Yes, it’s neat that S.F. Sorrow was the first rock opera, but without a line-up of ace songs, the record would be nothing more than a historical footnote. Much like Tommy, the plot here is a bit obscure and hazily sketched, tracking the development of a troubled fellow from birth to disillusioned maturation. Unlike Tommy, there is no filler included solely for the purpose of storytelling… well, aside from the ambient track “Well of Destiny”, which is basically 1:47 of weird sound effects. Aside from that brief interlude, every single song on S.F. Sorrow is a stunner, each one bounding into fresh and freaky territory. The two pieces that bookend the album are the most straight-forward: the title track is a folk-rock gem that surfs along on a wave of lush acoustic guitars, sumptuous harmonies, and an incessant beat; the finale, “Loneliest Person”, is a brief, melancholic acoustic number that ends the record on a heart-wrenchingly elliptical note. Everything in between is a carnival of trippy experimentation and impeccable pop songwriting craft.
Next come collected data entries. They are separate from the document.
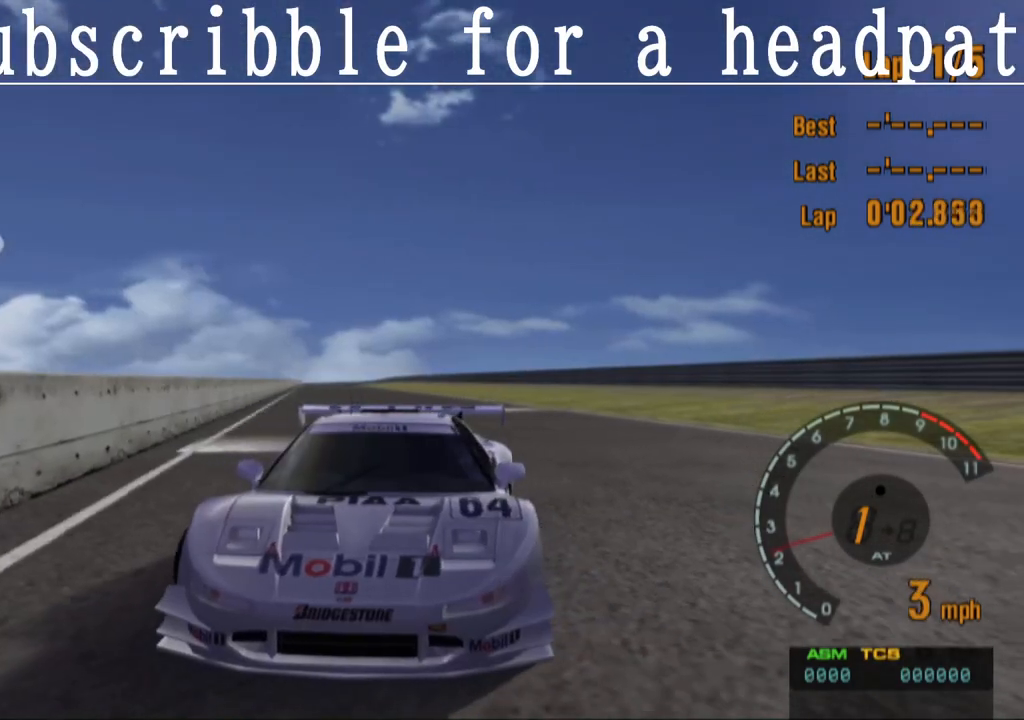
{"buttons": ["CROSS"], "left_stick": "up-left", "right_stick": "center", "events": [[233, "L1", "up"]]}
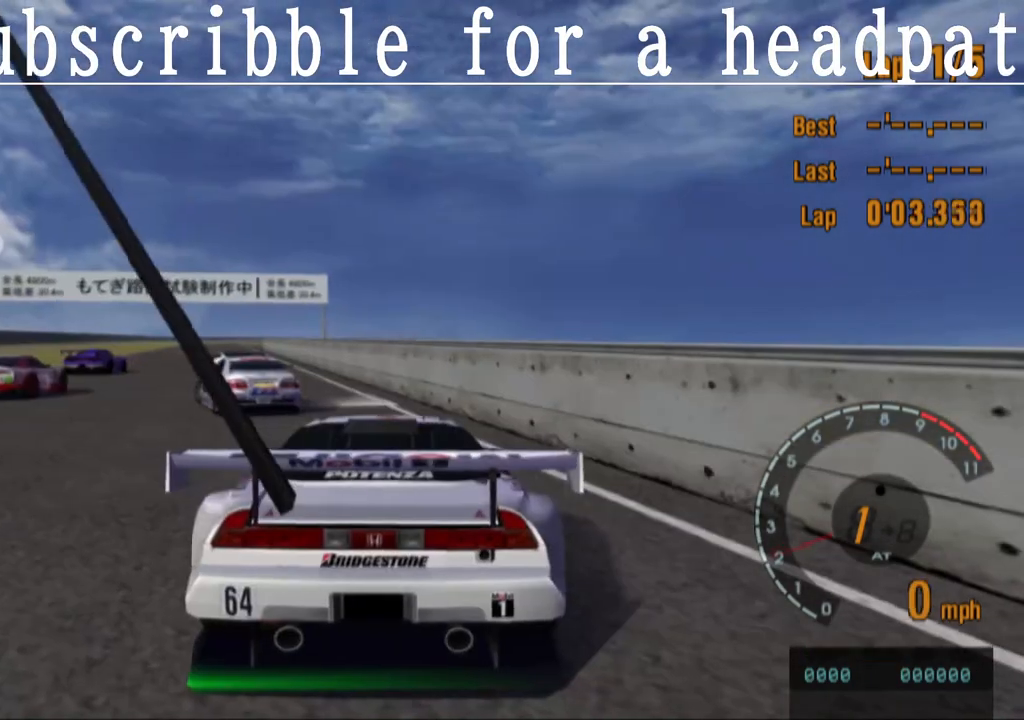
{"buttons": ["CROSS"], "left_stick": "up-left", "right_stick": "center", "events": []}
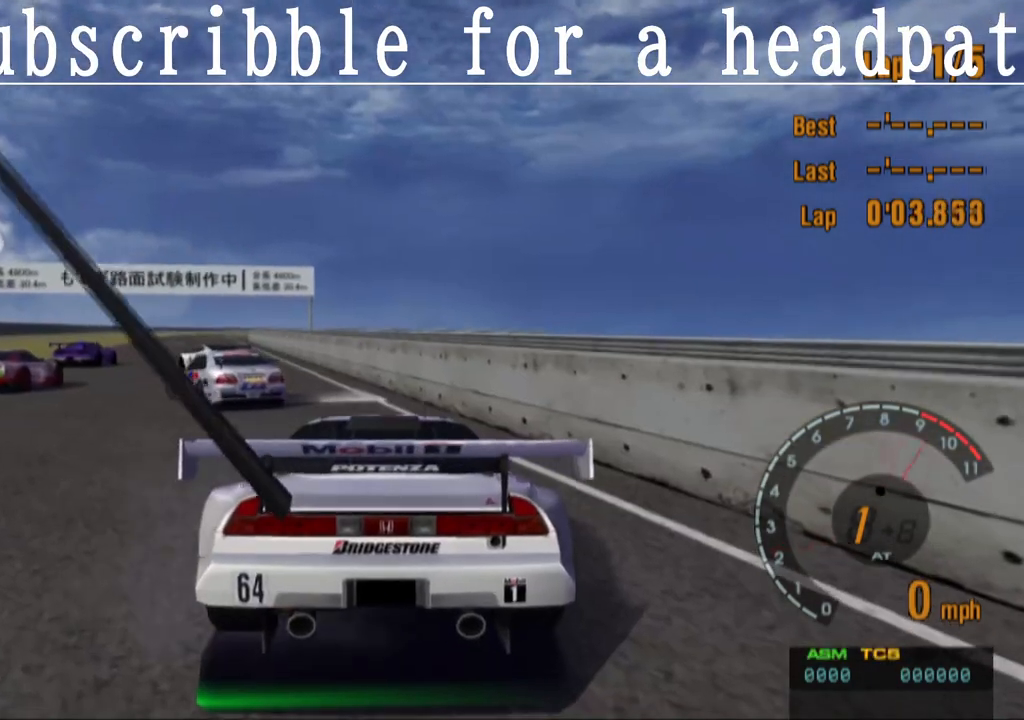
{"buttons": ["CROSS"], "left_stick": "up-left", "right_stick": "center", "events": []}
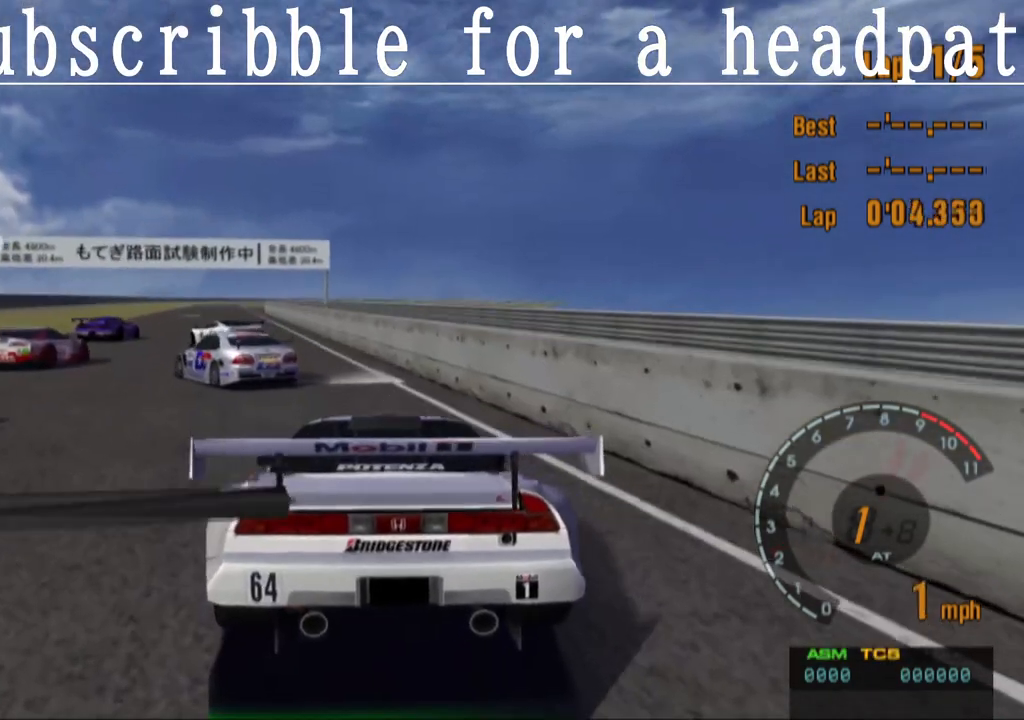
{"buttons": ["CROSS"], "left_stick": "right", "right_stick": "center", "events": [[350, "left_stick", "center"], [400, "left_stick", "up-right"], [467, "left_stick", "right"]]}
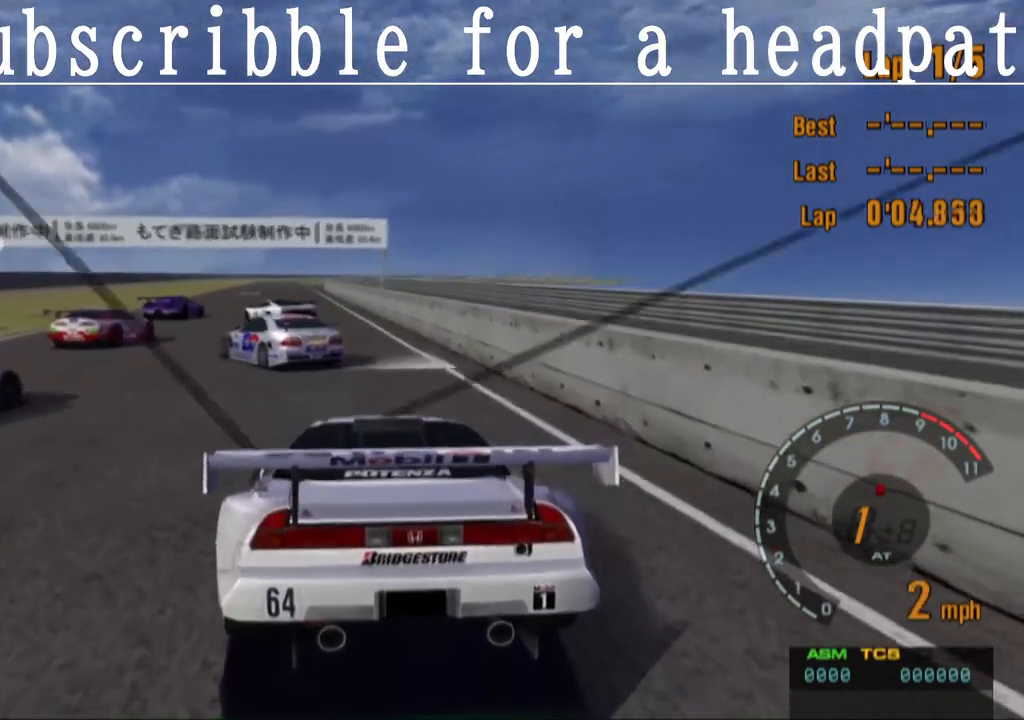
{"buttons": ["CROSS"], "left_stick": "right", "right_stick": "center", "events": []}
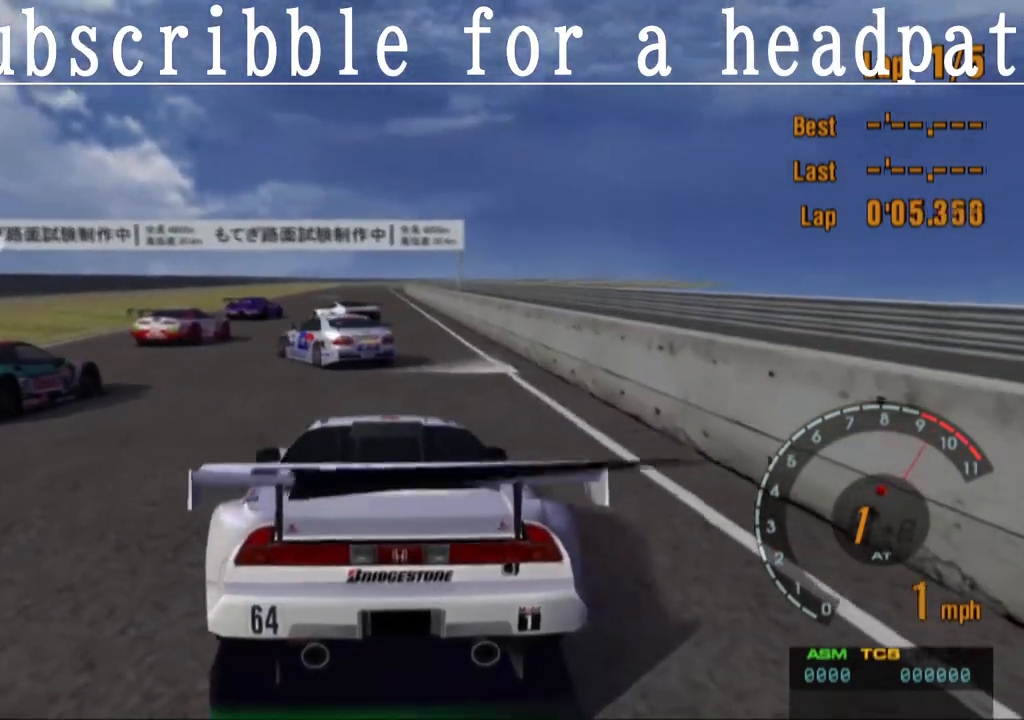
{"buttons": ["CROSS"], "left_stick": "left", "right_stick": "center", "events": [[217, "left_stick", "center"], [267, "left_stick", "left"]]}
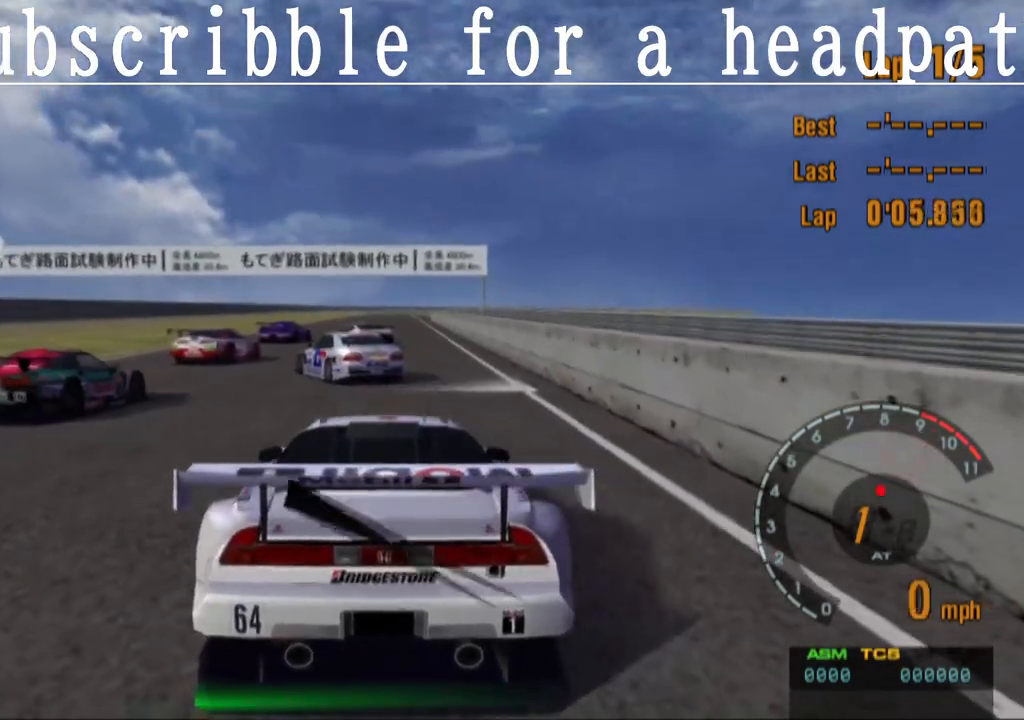
{"buttons": ["CROSS"], "left_stick": "up-right", "right_stick": "center", "events": [[83, "left_stick", "center"], [167, "left_stick", "right"], [417, "left_stick", "up-right"]]}
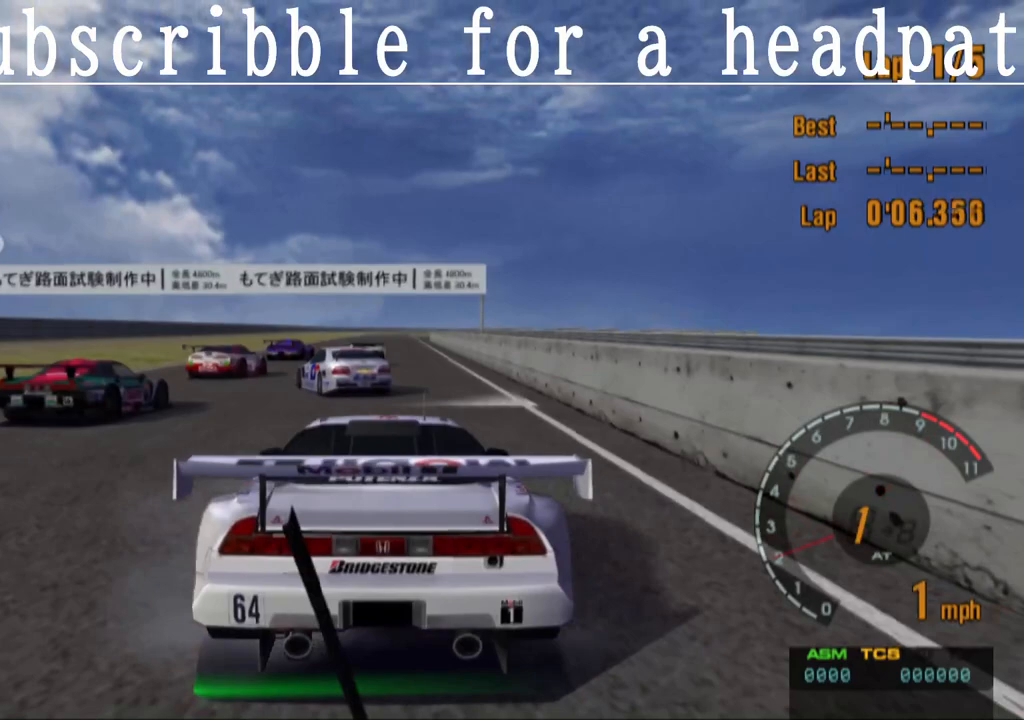
{"buttons": ["CROSS"], "left_stick": "down", "right_stick": "center", "events": [[117, "left_stick", "up-left"], [233, "left_stick", "left"], [483, "left_stick", "down"]]}
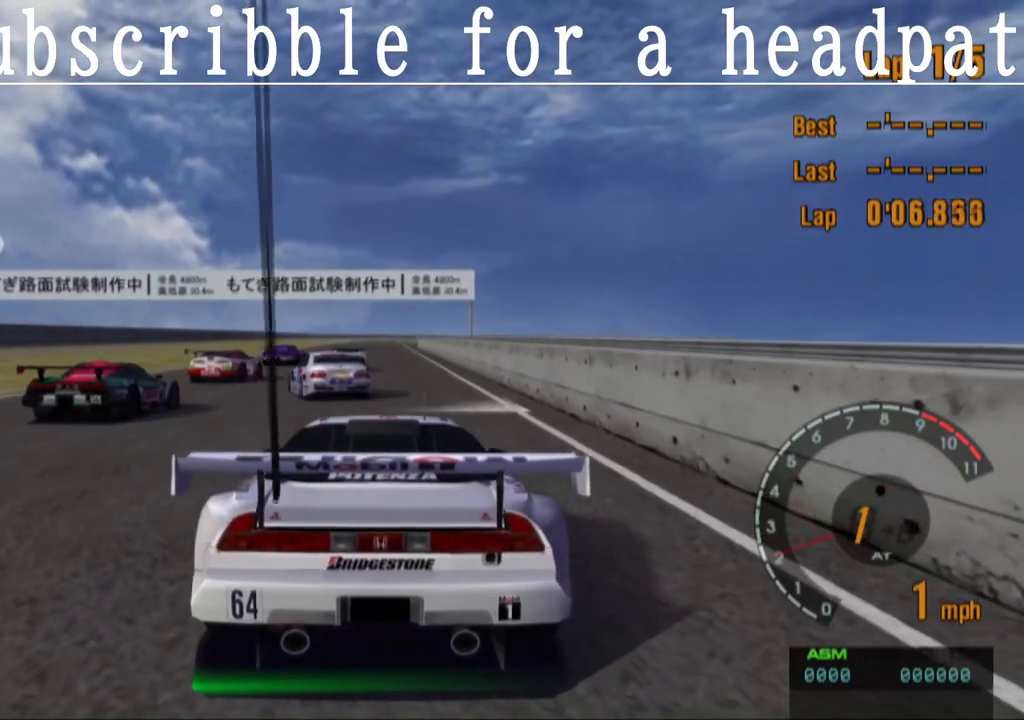
{"buttons": ["CROSS"], "left_stick": "up-left", "right_stick": "center", "events": [[33, "left_stick", "down-right"], [267, "left_stick", "up-right"], [400, "left_stick", "up-left"]]}
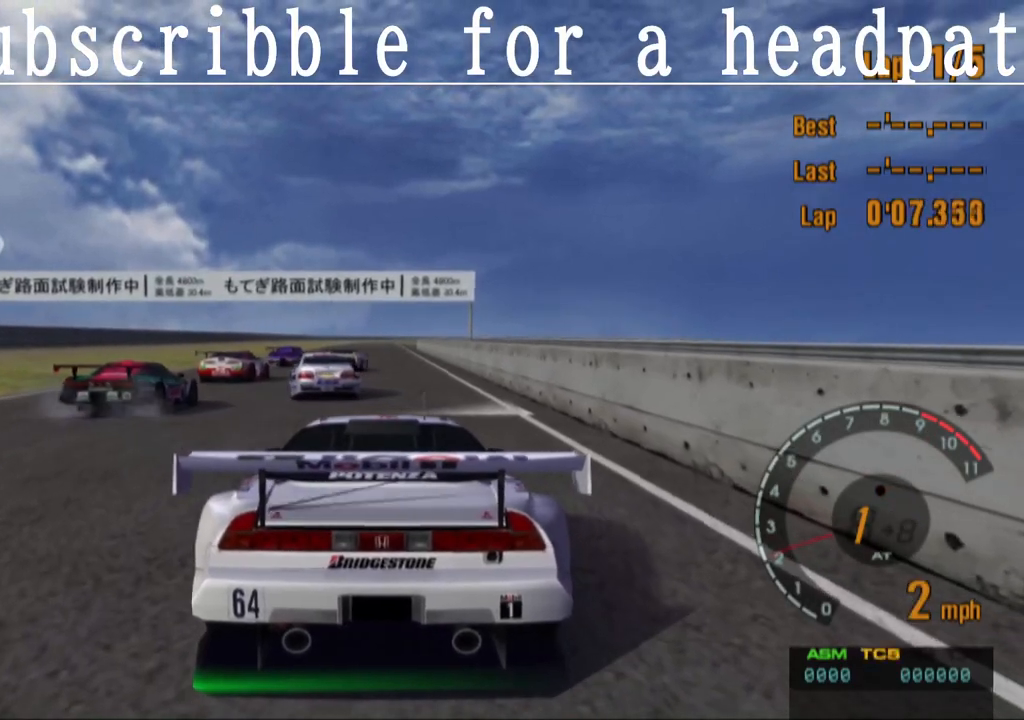
{"buttons": ["CROSS", "L1"], "left_stick": "center", "right_stick": "center", "events": [[83, "left_stick", "center"], [433, "L1", "down"]]}
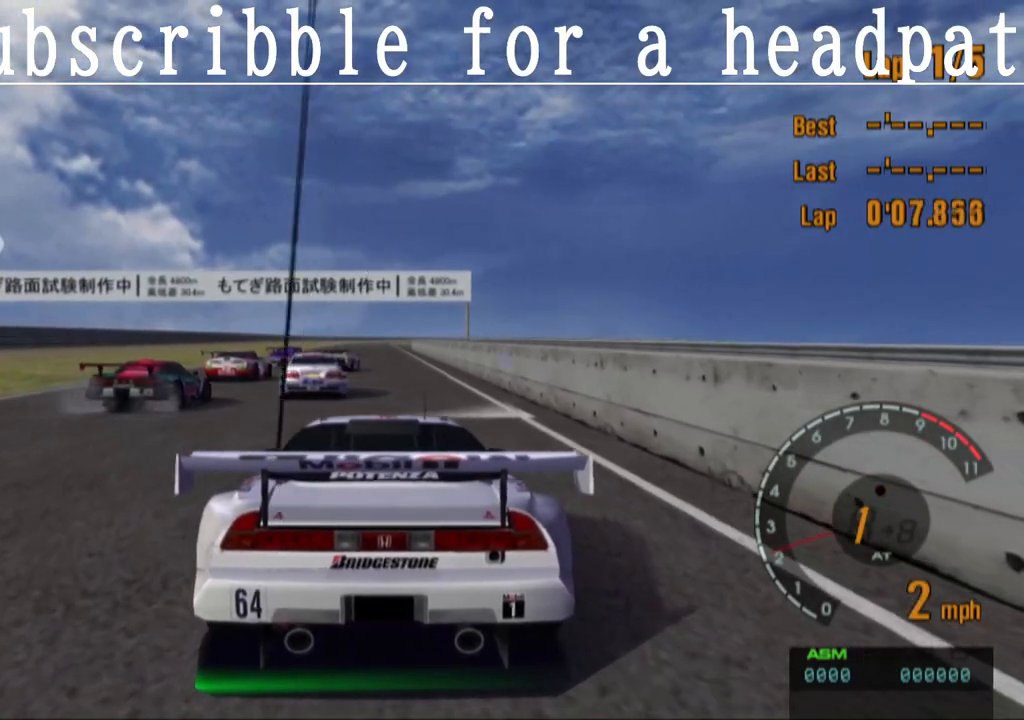
{"buttons": ["L1"], "left_stick": "center", "right_stick": "center", "events": [[467, "CROSS", "up"]]}
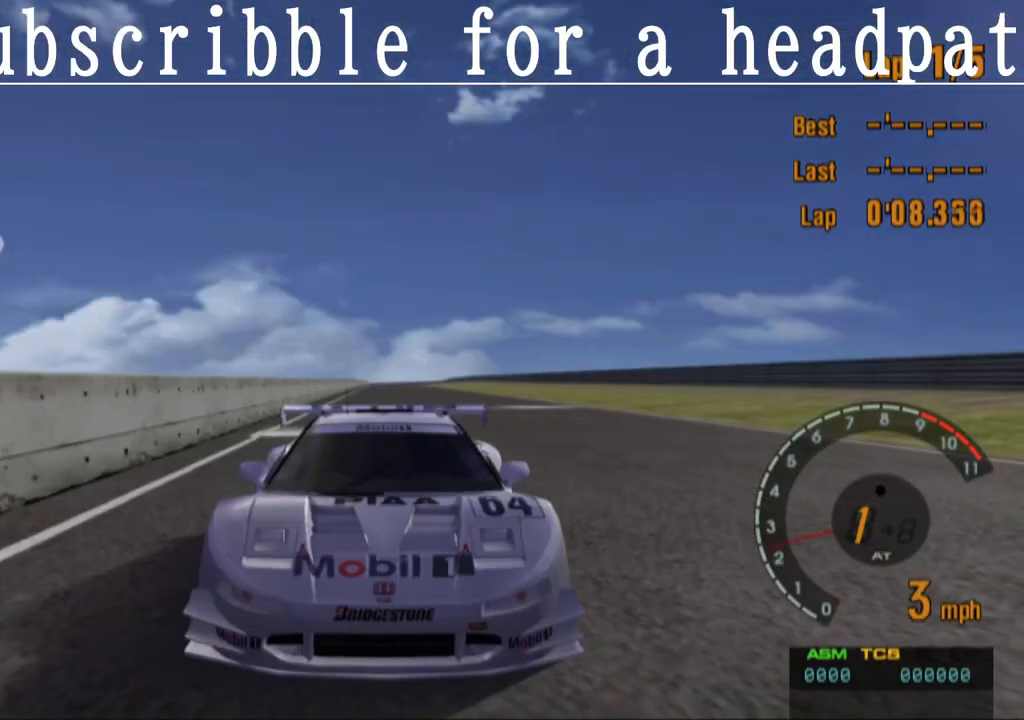
{"buttons": ["CROSS", "L1"], "left_stick": "center", "right_stick": "center", "events": [[183, "CROSS", "down"]]}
The variety of moods and colors conjured throughout the record is incredible. “Bracelets of Fingers” is swirling, dizzying, intoxicating. “She Says Good Morning” is nightmarish yet beautiful. “Private Sorrow” intense, “Death” punishingly somber, “Baron Saturday” devilishly joyous, “Trust” ethereal and transcendent. “Old Man Going” is as tough an acoustic guitar-driven song as any Pete Townshend ever conceived, and it was clearly an influence on “Pinball Wizard” despite his assertions that Sorrow did not sway Tommy.

Lyrically, the record is more about creating impressions of events rather than establishing specific scenes with characters and dialogue, so it’s actually a lot more similar to Quadrophenia than Tommy in that department. In any event, the lyrics on Sorrow—based on a short story by singer Phil May (who turns 65 today)—are poetic in a way that neither the cartoonish Tommy nor the diary-like Quadrophenia are. Take “Balloon Burning”, a song about the death of Sorrow’s girlfriend in a balloon accident. The lyrics read like a collage of impressions of a tragedy that couldn’t be fully comprehended by the witness: “She throws down / lifeline of kisses / Anchored to the ground / Balloon descending / Then I see balloon is burning / Turning round burning.” It’s stark, evocative stuff.


Once you have absorbed S.F. Sorrow you should probably move on to Parachute, which is nearly as good. Yet again the band uses a loose concept as a blueprint for the record, with Side A offering an Abbey Road-like suite of city songs and Side B ruminating on country life. Yet again the album’s chief strength is the individual songs. Parachute is the Pretties’ album that is most similar to S.F. Sorrow, but their earlier R&B records are fantastic in their own ways, too. Their second album, Get the Picture, is the best of these, because it’s their first to host a string of thumpingly sublime originals— “You Don’t Believe Me”, “Buzz the Jerk”, “Get the Picture”—along with terrific covers of Ray Charles’s “I Had a Dream” and Tim Hardin’s “London Town”. “Can’t Stand the Pain” bears the first traces of the kind of psychedelia that would fully inform S.F. Sorrow. 1967’s folk-rocking Emotions is a very good one, as well, though not as consistent as these other records. But “Death of a Socialite”, “The Sun”, “There Will Never Be Another Day”, and “My Time” and are all essential.